» **Written problem**
Please pick out every line in the records that contains the string "skFitSpline", and copy each of those lines in full.

» **Supplied data**

· · · · · · ·

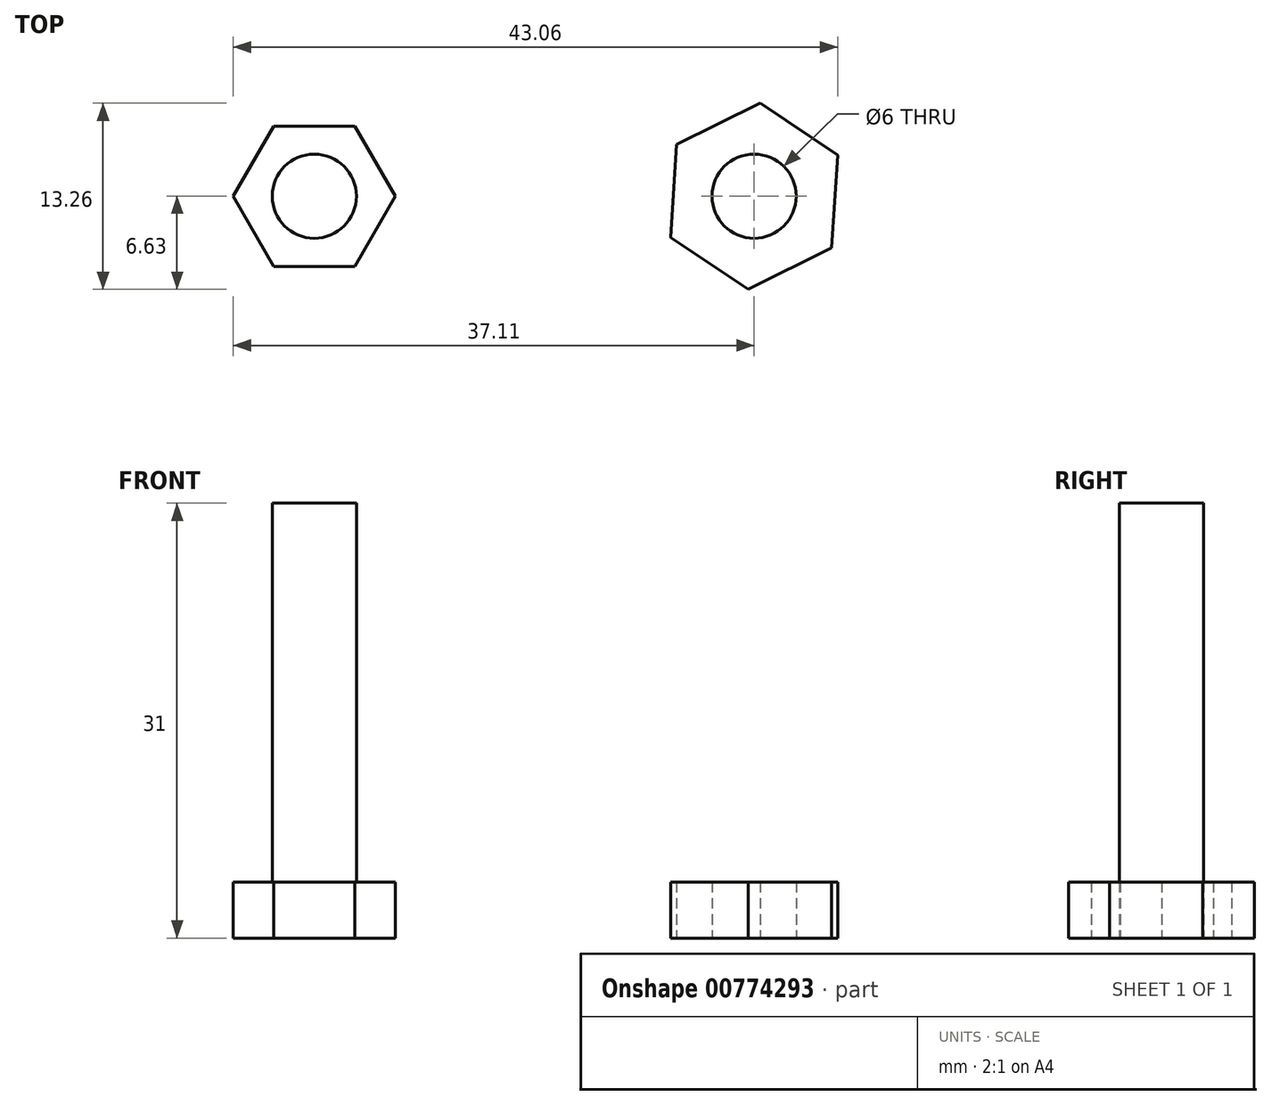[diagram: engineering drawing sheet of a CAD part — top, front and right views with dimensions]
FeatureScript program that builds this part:
annotation { "Feature Type Name" : "Feature", "Feature Type Description" : "" }
export const myFeature = defineFeature(function(context is Context, id is Id, definition is map)
    precondition{}
    {
        {
            var Q0;
            Q0=qCreatedBy(makeId("Top.planeOp"),FACE);
            var sketch = newSketch(context, id + "F0", { "sketchPlane" : qUnion([Q0])});
            skLineSegment(sketch, "E0.0", {"start": v(-2.89, 5) * mm, "end": v(2.89, 5) * mm});
            skLineSegment(sketch, "E0.1", {"start": v(2.89, 5) * mm, "end": v(5.77, 0) * mm});
            skLineSegment(sketch, "E0.2", {"start": v(5.77, 0) * mm, "end": v(2.89, -5) * mm});
            skLineSegment(sketch, "E0.3", {"start": v(2.89, -5) * mm, "end": v(-2.89, -5) * mm});
            skLineSegment(sketch, "E0.4", {"start": v(-2.89, -5) * mm, "end": v(-5.77, 0) * mm});
            skLineSegment(sketch, "E0.5", {"start": v(-5.77, 0) * mm, "end": v(-2.89, 5) * mm});
            skCircle(sketch, "E1", {"center": v(0, 0) * mm, "radius": 3 * mm});
            skLineSegment(sketch, "E2", {"start": v(15.67, 9.98) * mm, "end": v(15.67, -17.37) * mm});
            skCircle(sketch, "E3.MirrorC", {"center": v(31.34, 0) * mm, "radius": 3 * mm});
            skLineSegment(sketch, "E4.0", {"start": v(31.77, 6.63) * mm, "end": v(37.3, 2.94) * mm});
            skLineSegment(sketch, "E4.1", {"start": v(37.3, 2.94) * mm, "end": v(36.86, -3.69) * mm});
            skLineSegment(sketch, "E4.2", {"start": v(36.86, -3.69) * mm, "end": v(30.9, -6.63) * mm});
            skLineSegment(sketch, "E4.3", {"start": v(30.9, -6.63) * mm, "end": v(25.39, -2.94) * mm});
            skLineSegment(sketch, "E4.4", {"start": v(25.39, -2.94) * mm, "end": v(25.82, 3.69) * mm});
            skLineSegment(sketch, "E4.5", {"start": v(25.82, 3.69) * mm, "end": v(31.77, 6.63) * mm});
            skSolve(sketch);
        }
        {
            var Q0;
            Q0=makeQuery(id+"F0.imprint","IMPRINT",FACE,{"disambiguationData":[TD([[makeQuery(id+"F0.imprint","IMPRINT",EDGE,{"derivedFrom":sQuery(id+"F0.wireOp",EDGE,"E1")}),1.0]])]});
            extrude(context, id + "F1", {"entities" : qUnion([Q0]), "depth" : 31 * mm, "offsetDistance" : 25 * mm});
        }
        {
            var Q0;
            Q0=makeQuery(id+"F0.imprint","IMPRINT",FACE,{"disambiguationData":[TD([[makeQuery(id+"F0.imprint","IMPRINT",EDGE,{"derivedFrom":sQuery(id+"F0.wireOp",EDGE,"E0.0")}),-1.0]])]});
            extrude(context, id + "F2", {"entities" : qUnion([Q0]), "operationType" : NewBodyOperationType.ADD, "depth" : 4 * mm, "offsetDistance" : 25 * mm});
        }
        {
            var Q0;
            Q0 = qSketchRegion(id + "F0", true);
            extrude(context, id + "F3", {"entities" : qUnion([Q0]), "operationType" : NewBodyOperationType.ADD, "depth" : 4 * mm, "offsetDistance" : 25 * mm});
        }
    });
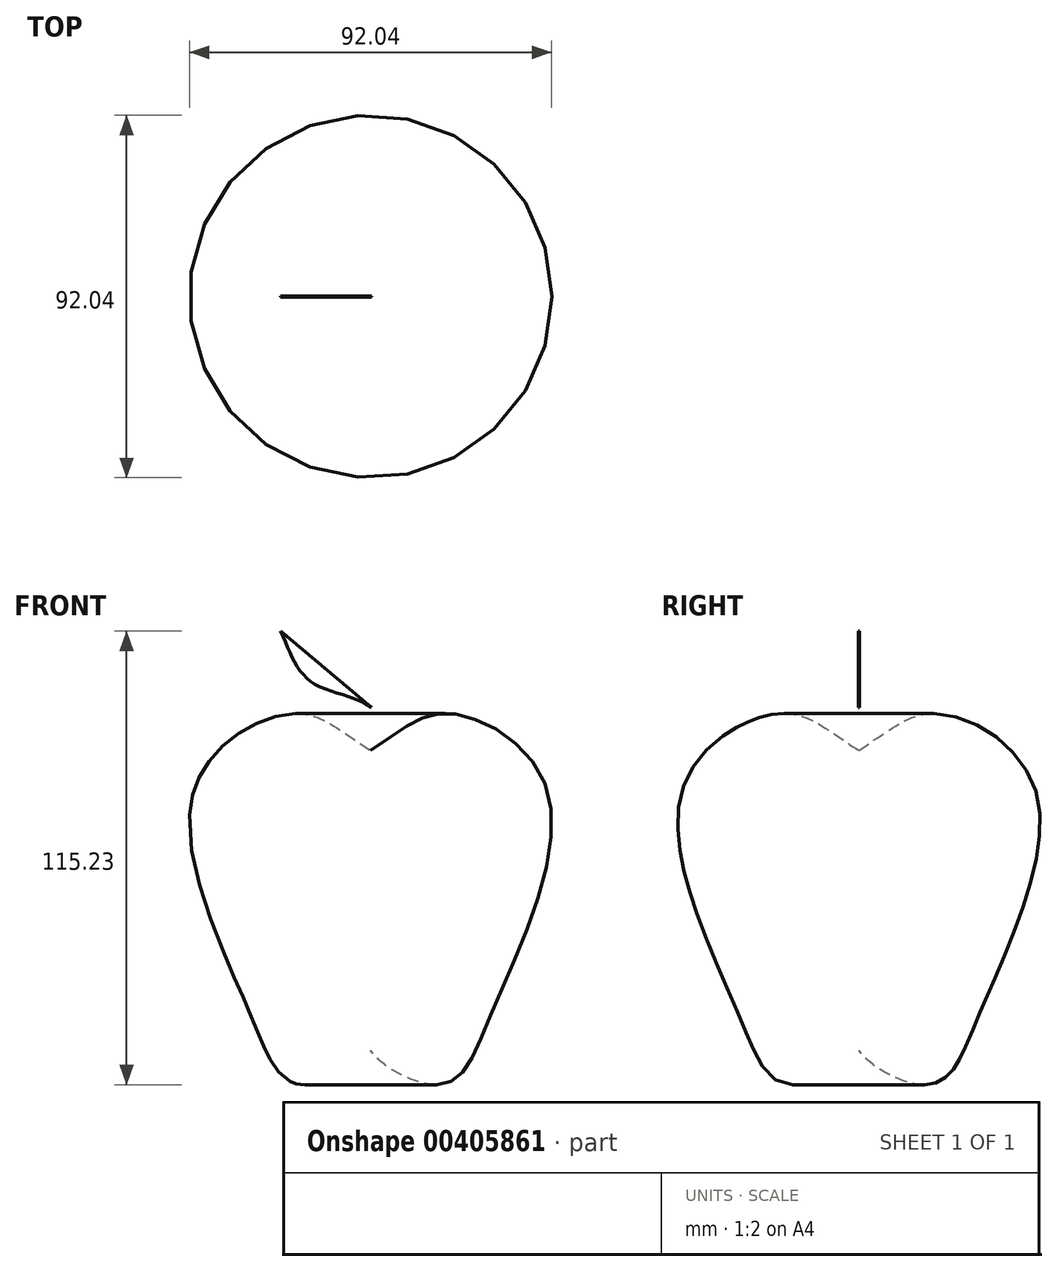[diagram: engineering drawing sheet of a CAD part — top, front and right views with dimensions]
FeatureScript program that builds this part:
annotation { "Feature Type Name" : "Feature", "Feature Type Description" : "" }
export const myFeature = defineFeature(function(context is Context, id is Id, definition is map)
    precondition{}
    {
        {
            var Q0;
            Q0=qCreatedBy(makeId("Front.planeOp"),FACE);
            var sketch = newSketch(context, id + "F0", { "sketchPlane" : qUnion([Q0])});
            skLineSegment(sketch, "E0", {"start": v(0, 29.21) * mm, "end": v(0, -46.99) * mm});
            skFitSpline(sketch, "E1", {"points": [v(0, 29.21) * mm, v(20.12, 38.59) * mm, v(44.94, 18.85) * mm, v(30.68, -37.61) * mm, v(18.37, -55.59) * mm, v(0, -46.99) * mm], "startDerivative": vector(151.32, 97.28) * mm, "endDerivative": vector(-65.08, 90.75) * mm});
            skFitSpline(sketch, "E2", {"points": [v(0, 29.21) * mm, v(8.8, 55.78) * mm], "startDerivative": vector(-7.62, 66.82) * mm, "endDerivative": vector(12.9, 5.86) * mm});
            skLineSegment(sketch, "E3", {"start": v(-68.35, 33.7) * mm, "end": v(-38.15, 33.7) * mm});
            skFitSpline(sketch, "E4", {"points": [v(-68.35, 33.7) * mm, v(-52.66, 38.5) * mm, v(-38.15, 33.7) * mm], "startDerivative": vector(26.27, 0) * mm, "endDerivative": vector(32.9, -15.28) * mm});
            skFitSpline(sketch, "E5.MirrorCS", {"points": [v(-68.35, 33.7) * mm, v(-52.66, 28.9) * mm, v(-38.15, 33.7) * mm], "startDerivative": vector(26.27, 0) * mm, "endDerivative": vector(32.9, 15.28) * mm});
            skSolve(sketch);
        }
        {
            var Q0;
            Q0=makeQuery(id+"F0.imprint","IMPRINT",FACE,{"disambiguationData":[TD([[makeQuery(id+"F0.imprint","IMPRINT",EDGE,{"derivedFrom":sQuery(id+"F0.wireOp",EDGE,"E0")}),1.0]])]});
            var Q1;
            Q1=sQuery(id+"F0.wireOp",EDGE,"E0");
            revolve(context, id + "F1", {"entities" : qUnion([Q0]), "axis" : qUnion([Q1]), "revolveType" : RevolveType.FULL});
        }
        {
            var Q0;
            Q0=qCreatedBy(makeId("Top.planeOp"),FACE);
            cPlane(context, id + "F2", {"entities" : qUnion([Q0]), "cplaneType" : CPlaneType.OFFSET, "offset" : 25.4 * mm, "width" : 152.4 * mm, "height" : 152.4 * mm});
        }
        {
            var Q0;
            Q0=qCreatedBy(id+"F2.planeOp",FACE);
            var sketch = newSketch(context, id + "F3", { "sketchPlane" : qUnion([Q0])});
            skCircle(sketch, "E6", {"center": v(0, 0) * mm, "radius": 3.67 * mm});
            skSolve(sketch);
        }
        {
            var Q0;
            Q0=qCreatedBy(makeId("Front.planeOp"),FACE);
            var sketch = newSketch(context, id + "F4", { "sketchPlane" : qUnion([Q0])});
            skFitSpline(sketch, "E7", {"points": [v(0, 25.4) * mm, v(12.46, 51.12) * mm], "startDerivative": vector(-7.62, 66.82) * mm, "endDerivative": vector(19.2, 2.52) * mm});
            skLineSegment(sketch, "E8", {"start": v(0.24, 40.1) * mm, "end": v(-22.9, 59.5) * mm});
            skFitSpline(sketch, "E9", {"points": [v(0.24, 40.1) * mm, v(-14.86, 46.5) * mm, v(-22.9, 59.5) * mm], "startDerivative": vector(-20.13, 16.89) * mm, "endDerivative": vector(-15.39, 32.86) * mm});
            skFitSpline(sketch, "E10.MirrorCS", {"points": [v(0.24, 40.1) * mm, v(-8.7, 53.86) * mm, v(-22.9, 59.5) * mm], "startDerivative": vector(-20.13, 16.89) * mm, "endDerivative": vector(-35.03, 9.45) * mm});
            skSolve(sketch);
        }
        {
            var Q0;
            {var subQ0=sQuery(id+"F4.wireOp",EDGE,"E8");Q0=makeQuery(id+"F4.imprint","IMPRINT",FACE,{"disambiguationData":[TD([[makeQuery(id+"F4.imprint","IMPRINT",EDGE,{"derivedFrom":subQ0}),1.0]])]});}
            var Q1;
            {var subQ0=sQuery(id+"F4.wireOp",EDGE,"E8");Q1=makeQuery(id+"F4.imprint","IMPRINT",FACE,{"disambiguationData":[TD([[makeQuery(id+"F4.imprint","IMPRINT",EDGE,{"derivedFrom":subQ0}),-1.0]])]});}
            extrude(context, id + "F5", {"entities" : qUnion([Q0, Q1]), "endBound" : BoundingType.SYMMETRIC, "depth" : 0.25 * mm});
        }
        {
            var Q0;
            Q0=sQuery(id+"F4.wireOp",EDGE,"E8");
            extrude(context, id + "F6", {"bodyType" : ToolBodyType.SURFACE, "surfaceEntities" : qUnion([Q0]), "endBound" : BoundingType.SYMMETRIC, "depth" : 0.5 * mm});
        }
    });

· · · · · · ·

» **Task result**
            skFitSpline(sketch, "E1", {"points": [v(0, 29.21) * mm, v(20.12, 38.59) * mm, v(44.94, 18.85) * mm, v(30.68, -37.61) * mm, v(18.37, -55.59) * mm, v(0, -46.99) * mm], "startDerivative": vector(151.32, 97.28) * mm, "endDerivative": vector(-65.08, 90.75) * mm});
            skFitSpline(sketch, "E2", {"points": [v(0, 29.21) * mm, v(8.8, 55.78) * mm], "startDerivative": vector(-7.62, 66.82) * mm, "endDerivative": vector(12.9, 5.86) * mm});
            skFitSpline(sketch, "E4", {"points": [v(-68.35, 33.7) * mm, v(-52.66, 38.5) * mm, v(-38.15, 33.7) * mm], "startDerivative": vector(26.27, 0) * mm, "endDerivative": vector(32.9, -15.28) * mm});
            skFitSpline(sketch, "E5.MirrorCS", {"points": [v(-68.35, 33.7) * mm, v(-52.66, 28.9) * mm, v(-38.15, 33.7) * mm], "startDerivative": vector(26.27, 0) * mm, "endDerivative": vector(32.9, 15.28) * mm});
            skFitSpline(sketch, "E7", {"points": [v(0, 25.4) * mm, v(12.46, 51.12) * mm], "startDerivative": vector(-7.62, 66.82) * mm, "endDerivative": vector(19.2, 2.52) * mm});
            skFitSpline(sketch, "E9", {"points": [v(0.24, 40.1) * mm, v(-14.86, 46.5) * mm, v(-22.9, 59.5) * mm], "startDerivative": vector(-20.13, 16.89) * mm, "endDerivative": vector(-15.39, 32.86) * mm});
            skFitSpline(sketch, "E10.MirrorCS", {"points": [v(0.24, 40.1) * mm, v(-8.7, 53.86) * mm, v(-22.9, 59.5) * mm], "startDerivative": vector(-20.13, 16.89) * mm, "endDerivative": vector(-35.03, 9.45) * mm});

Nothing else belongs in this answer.